Le grief en question repose d'ailleurs sur le présupposé selon lequel une obligation solidaire s'éteint dans la mesure où l'un des débiteurs désintéresse le créancier (cf. art. 147 al. 1 CO). Cependant, en vertu de l'art. 144 al. 2 CO, les débiteurs demeurent tous obligés jusqu'à l'extinction totale de la dette. Si l'un d'entre eux est recherché par le créancier, les autres ne seront donc libérés que lorsque la créance aura été éteinte en totalité (ATF 114 II 342 consid. 2b p. 344; Isabelle Romy, Commentaire romand, n. 7 ad art. 144 CO; Anton K. Schnyder, Commentaire bâlois, 3e éd., n. 5 ad art. 144 CO). Leur libération n'interviendra pas déjà du seul fait qu'un autre débiteur aura été condamné à payer la dette solidaire (ATF 79 II 382 consid. 2) ou qu'il aura été actionné à cette fin (Andreas von Tuhr/Arnold Escher, Allgemeiner Teil des Schweizerischen Obligationenrecht, vol. II, p. 305). L'ouverture d'une faillite ou d'une procédure concordataire à l'encontre de l'un des débiteurs solidaires n'exerce aucune influence sur la faculté que l'art. 144 al. 1 CO accorde au créancier d'exiger, à son choix, de tous les débiteurs solidaires ou de l'un d'eux l'exécution intégrale ou partielle de l'obligation (ATF 113 III 128 consid. 3b p. 131). Cette faculté n'est pas limitée par le principe voulant qu'un droit doive être exercé avec ménagement. C'est le débiteur solidaire qui supporte les inconvénients liés à la solidarité. Il doit s'accommoder du fait que le créancier choisisse de l'actionner, en lieu et place des autres débiteurs, et que lui-même ne puisse pas récupérer auprès de ceux-ci, le cas échéant, ce qu'il a payé au-delà de sa part.

※ ※ ※

■ **CONSIGNES DE TRAVAIL**:
Poursuivez le passage sur l'obligation solidaire après sa dernière phrase.

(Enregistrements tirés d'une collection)

※ ※ ※

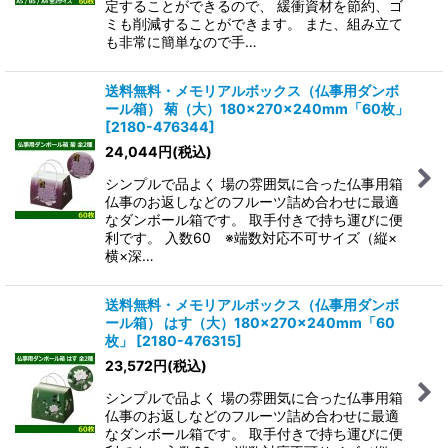
定することができるので、 緩衝資材を節約、ゴ
ミも削減することができます。 また、組み立て
も非常に簡単なので手…
送料無料・メモリアルボックス（仏事用ダンボ
ール箱） 菊（大）180×270×240mm「60枚」
[
2180-476344
]
24,044
円
(税込)
シンプルで品よく 場の雰囲気に合った仏事用箱
仏事のお返しなどのフルーツ詰め合わせに最適
なダンボール箱です。 取手付きで持ち運びに便
利です。 入数60 ※端数対応不可サイズ（縦×
横×深…
送料無料・メモリアルボックス（仏事用ダンボ
ール箱） はす（大）180×270×240mm「60
枚」
[
2180-476315
]
23,572
円
(税込)
シンプルで品よく 場の雰囲気に合った仏事用箱
仏事のお返しなどのフルーツ詰め合わせに最適
なダンボール箱です。 取手付きで持ち運びに便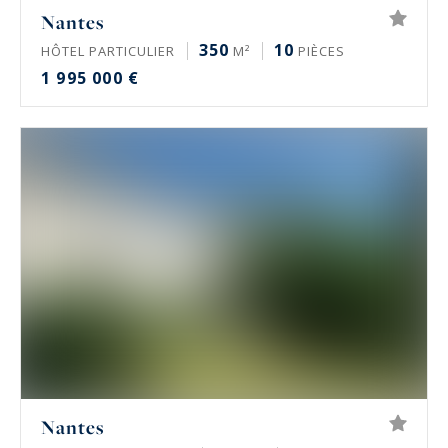
Nantes
350
10
HÔTEL PARTICULIER
M²
PIÈCES
1 995 000 €
Nantes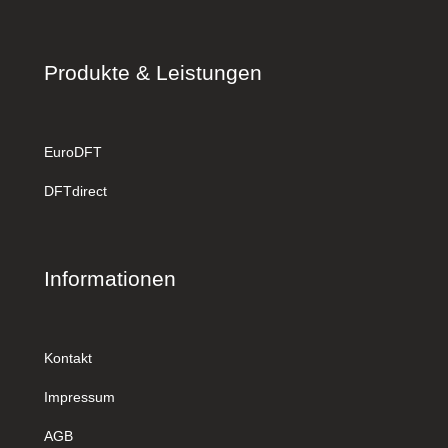
Produkte & Leistungen
EuroDFT
DFTdirect
Informationen
Kontakt
Impressum
AGB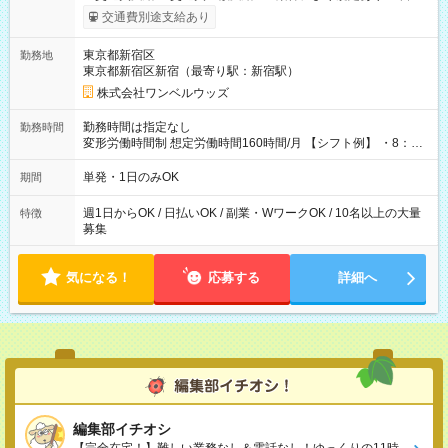
いOK！（規定あり） ┗働いたその日に現金GET♪ お仕事後はコ
交通費別途支給あり
ンビニATMから 日払い分を引き落とせます！ 【試用期間】試
用期間なし
東京都新宿区
勤務地
東京都新宿区新宿（最寄り駅：新宿駅）
株式会社ワンベルウッズ
勤務時間は指定なし
勤務時間
変形労働時間制 想定労働時間160時間/月 【シフト例】 ・8：00
～21：00
単発・1日のみOK
期間
週1日からOK / 日払いOK / 副業・WワークOK / 10名以上の大量
特徴
募集
気になる！
応募する
詳細へ
編集部イチオシ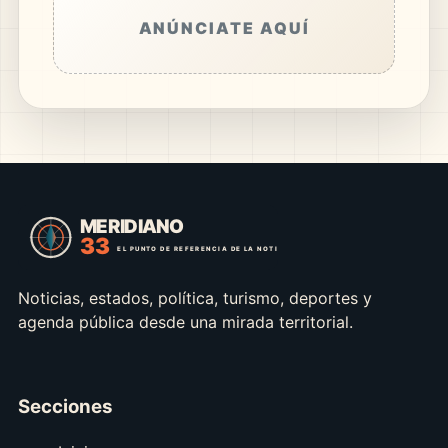
ANÚNCIATE AQUÍ
Noticias, estados, política, turismo, deportes y
agenda pública desde una mirada territorial.
Secciones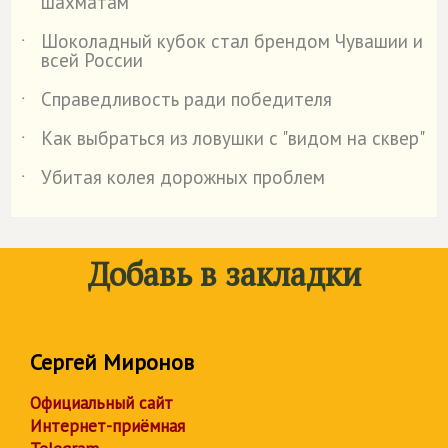
шахматам
Шоколадный кубок стал брендом Чувашии и
˙
всей России
Справедливость ради победителя
˙
Как выбраться из ловушки с "видом на сквер"
˙
Убитая колея дорожных проблем
˙
Добавь в закладки
Сергей Миронов
Официальный сайт
Интернет-приёмная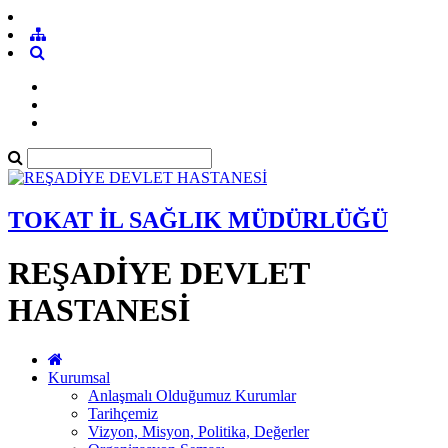
TOKAT İL SAĞLIK MÜDÜRLÜĞÜ
REŞADİYE DEVLET
HASTANESİ
Kurumsal
Anlaşmalı Olduğumuz Kurumlar
Tarihçemiz
Vizyon, Misyon, Politika, Değerler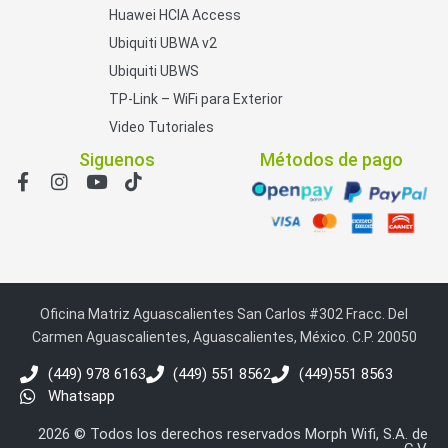
Huawei HCIA Access
Ubiquiti UBWA v2
Ubiquiti UBWS
TP-Link – WiFi para Exterior
Video Tutoriales
Siguenos
Métodos de pago
Oficina Matriz Aguascalientes San Carlos #302 Fracc. Del
Carmen Aguascalientes, Aguascalientes, México. C.P. 20050
(449) 978 6163
(449) 551 8562
(449)551 8563
Whatsapp
2026 © Todos los derechos reservados Morph Wifi, S.A. de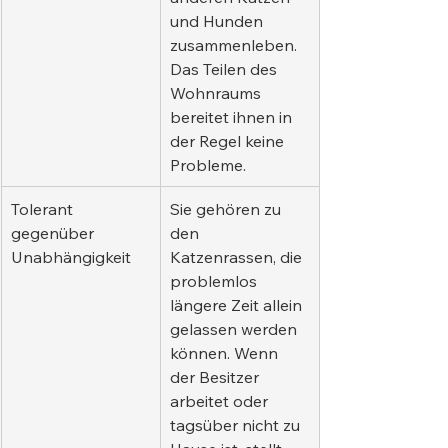
und Hunden 
zusammenleben. 
Das Teilen des 
Wohnraums 
bereitet ihnen in 
der Regel keine 
Probleme.
Tolerant 
Sie gehören zu 
gegenüber 
den 
Unabhängigkeit
Katzenrassen, die 
problemlos 
längere Zeit allein 
gelassen werden 
können. Wenn 
der Besitzer 
arbeitet oder 
tagsüber nicht zu 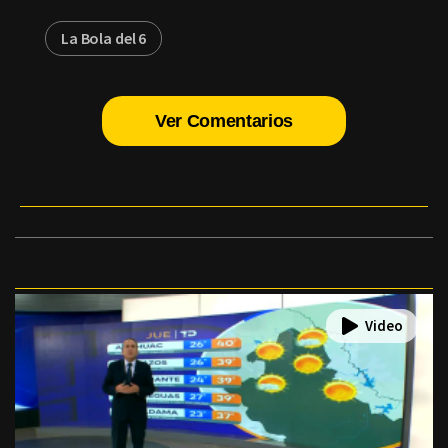
La Bola del 6
Ver Comentarios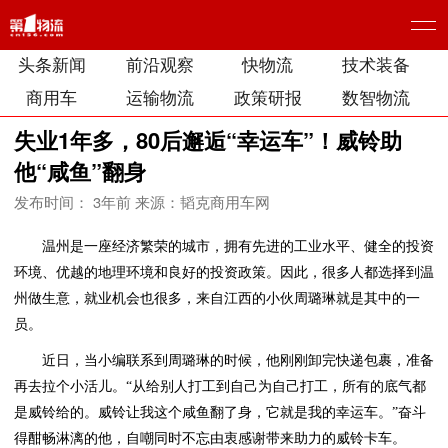
头条新闻
前沿观察
快物流
技术装备
商用车
运输物流
政策研报
数智物流
失业1年多，80后邂逅“幸运车”！威铃助
他“咸鱼”翻身
发布时间： 3年前
来源：韬克商用车网
温州是一座经济繁荣的城市，拥有先进的工业水平、健全的投资
环境、优越的地理环境和良好的投资政策。因此，很多人都选择到温
州做生意，就业机会也很多，来自江西的小伙周璐琳就是其中的一
员。
近日，当小编联系到周璐琳的时候，他刚刚卸完快递包裹，准备
再去拉个小活儿。“从给别人打工到自己为自己打工，所有的底气都
是威铃给的。威铃让我这个咸鱼翻了身，它就是我的幸运车。”奋斗
得酣畅淋漓的他，自嘲同时不忘由衷感谢带来助力的威铃卡车。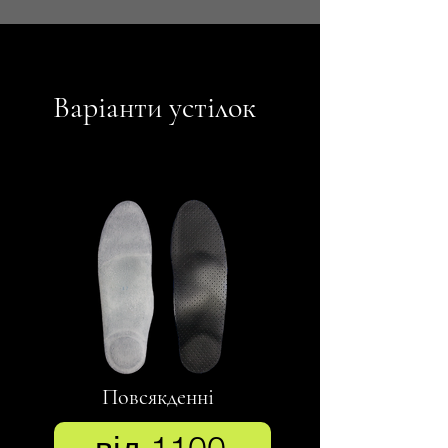
Варіанти устілок
Повсякденні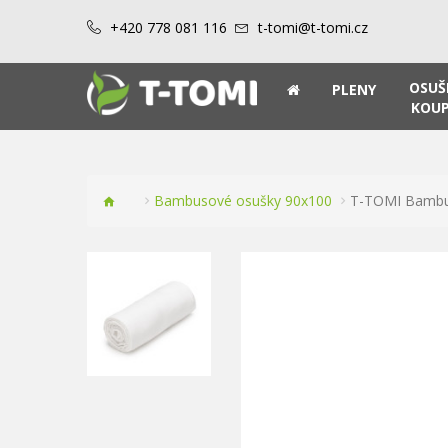
+420 778 081 116
t-tomi@t-tomi.cz
OSUŠ
PLENY
KOUP
Bambusové osušky 90x100
T-TOMI Bambu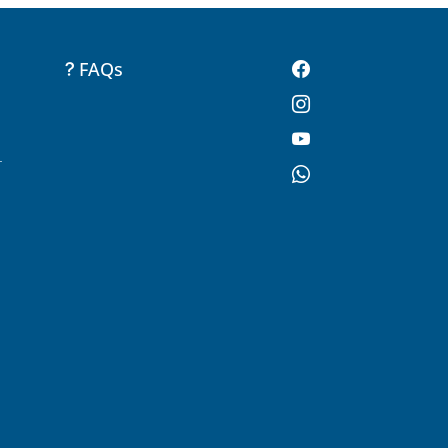
FAQs
-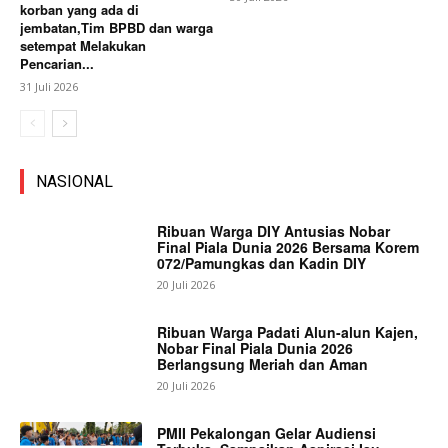
korban yang ada di
jembatan,Tim BPBD dan warga
setempat Melakukan
Pencarian...
31 Juli 2026
NASIONAL
Ribuan Warga DIY Antusias Nobar
Final Piala Dunia 2026 Bersama Korem
072/Pamungkas dan Kadin DIY
20 Juli 2026
Ribuan Warga Padati Alun-alun Kajen,
Nobar Final Piala Dunia 2026
Berlangsung Meriah dan Aman
20 Juli 2026
PMII Pekalongan Gelar Audiensi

※ ※ ※

■ **RÉPONSE ATTENDUE**:
Au regard de ces principes, rien n'interdisait au demandeur de s'en prendre exclusivement à la défenderesse pour l'exécution intégrale de l'obligation litigieuse. Qu'il eût l'espoir d'être désintéressé un jour par la débitrice en liquidation concordataire ne l'empêchait nullement d'ouvrir action contre une autre partie qu'il considérait comme débitrice solidaire de la même obligation, ni de réclamer à cette partie la totalité du montant impayé. La somme que le demandeur touchera dans la procédure concordataire pendante relative à SAirGroup ne constitue donc pas un fait pertinent pour la solution du présent litige. Aussi la cour cantonale n'a-t-elle pas violé le droit à la preuve de la défenderesse en n'administrant pas de preuve au sujet d'un tel fait, lequel ne pouvait de toute façon pas être établi en l'état, comme on l'a déjà souligné.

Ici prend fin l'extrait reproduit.